Goal >> Copy everything in the listing from the very start down to the line that contains "Identify the document", word for word.

Exercise material >>

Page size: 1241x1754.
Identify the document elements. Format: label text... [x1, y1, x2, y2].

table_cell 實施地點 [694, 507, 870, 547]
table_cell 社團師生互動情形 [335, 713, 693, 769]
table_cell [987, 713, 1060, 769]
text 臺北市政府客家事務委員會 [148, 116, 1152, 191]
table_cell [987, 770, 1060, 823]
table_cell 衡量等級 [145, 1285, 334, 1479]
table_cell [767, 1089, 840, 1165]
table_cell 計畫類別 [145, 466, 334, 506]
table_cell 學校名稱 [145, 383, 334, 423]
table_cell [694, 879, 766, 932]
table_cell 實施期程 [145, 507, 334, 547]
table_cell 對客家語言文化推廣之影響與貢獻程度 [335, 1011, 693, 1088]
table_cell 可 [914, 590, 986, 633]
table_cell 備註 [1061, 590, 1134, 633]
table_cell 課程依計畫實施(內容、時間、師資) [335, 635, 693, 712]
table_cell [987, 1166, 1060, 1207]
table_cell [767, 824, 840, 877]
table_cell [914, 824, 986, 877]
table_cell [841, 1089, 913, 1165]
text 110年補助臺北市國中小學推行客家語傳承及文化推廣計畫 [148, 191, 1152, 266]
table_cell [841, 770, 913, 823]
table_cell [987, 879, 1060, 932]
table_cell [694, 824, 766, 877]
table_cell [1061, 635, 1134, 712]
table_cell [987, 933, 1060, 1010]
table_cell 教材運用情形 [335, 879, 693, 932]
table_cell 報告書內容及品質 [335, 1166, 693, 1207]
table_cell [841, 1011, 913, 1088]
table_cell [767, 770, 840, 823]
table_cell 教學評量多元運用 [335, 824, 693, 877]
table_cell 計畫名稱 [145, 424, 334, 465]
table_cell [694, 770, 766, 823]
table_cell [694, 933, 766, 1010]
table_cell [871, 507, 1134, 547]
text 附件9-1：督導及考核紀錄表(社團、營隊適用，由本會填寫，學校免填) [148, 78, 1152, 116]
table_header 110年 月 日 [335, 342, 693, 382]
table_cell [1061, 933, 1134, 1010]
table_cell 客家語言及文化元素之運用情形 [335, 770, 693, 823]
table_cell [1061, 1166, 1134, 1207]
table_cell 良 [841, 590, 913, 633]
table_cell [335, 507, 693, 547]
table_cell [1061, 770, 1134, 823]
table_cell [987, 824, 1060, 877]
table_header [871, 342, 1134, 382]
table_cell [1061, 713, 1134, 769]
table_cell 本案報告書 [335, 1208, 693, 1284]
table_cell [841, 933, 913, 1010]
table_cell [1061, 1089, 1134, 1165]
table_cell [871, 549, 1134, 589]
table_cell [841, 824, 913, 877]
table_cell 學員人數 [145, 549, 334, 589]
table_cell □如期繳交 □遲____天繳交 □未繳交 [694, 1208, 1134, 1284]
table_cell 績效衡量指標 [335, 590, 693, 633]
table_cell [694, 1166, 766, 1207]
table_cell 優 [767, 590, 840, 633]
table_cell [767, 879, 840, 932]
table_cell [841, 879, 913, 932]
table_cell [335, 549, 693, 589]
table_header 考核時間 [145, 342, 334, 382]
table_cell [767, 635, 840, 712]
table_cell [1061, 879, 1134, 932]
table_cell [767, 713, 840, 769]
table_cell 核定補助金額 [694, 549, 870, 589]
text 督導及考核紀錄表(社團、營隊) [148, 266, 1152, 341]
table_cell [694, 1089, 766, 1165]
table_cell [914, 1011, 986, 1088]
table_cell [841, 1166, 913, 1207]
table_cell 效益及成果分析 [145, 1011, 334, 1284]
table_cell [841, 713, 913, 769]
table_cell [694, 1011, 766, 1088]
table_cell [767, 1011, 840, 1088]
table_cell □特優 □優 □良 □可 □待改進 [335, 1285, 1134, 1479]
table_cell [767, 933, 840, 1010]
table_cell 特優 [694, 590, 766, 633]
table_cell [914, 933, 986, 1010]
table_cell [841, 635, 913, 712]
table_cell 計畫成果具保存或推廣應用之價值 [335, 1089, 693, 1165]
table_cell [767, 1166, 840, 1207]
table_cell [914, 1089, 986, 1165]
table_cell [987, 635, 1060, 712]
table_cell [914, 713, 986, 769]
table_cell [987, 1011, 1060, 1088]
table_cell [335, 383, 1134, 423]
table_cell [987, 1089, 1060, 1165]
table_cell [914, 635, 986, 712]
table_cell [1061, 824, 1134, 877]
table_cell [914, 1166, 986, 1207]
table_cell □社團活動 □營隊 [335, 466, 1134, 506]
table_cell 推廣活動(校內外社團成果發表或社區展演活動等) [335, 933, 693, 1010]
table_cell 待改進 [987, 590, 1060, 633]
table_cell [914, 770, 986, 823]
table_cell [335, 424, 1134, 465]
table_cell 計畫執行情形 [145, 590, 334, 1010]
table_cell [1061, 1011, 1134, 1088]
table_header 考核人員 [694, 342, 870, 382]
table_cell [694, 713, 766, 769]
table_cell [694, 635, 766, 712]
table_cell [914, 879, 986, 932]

Solution to this exercise >>
Page size: 1241x1754.
Identify the document elements. Format: label text... [x1, y1, x2, y2].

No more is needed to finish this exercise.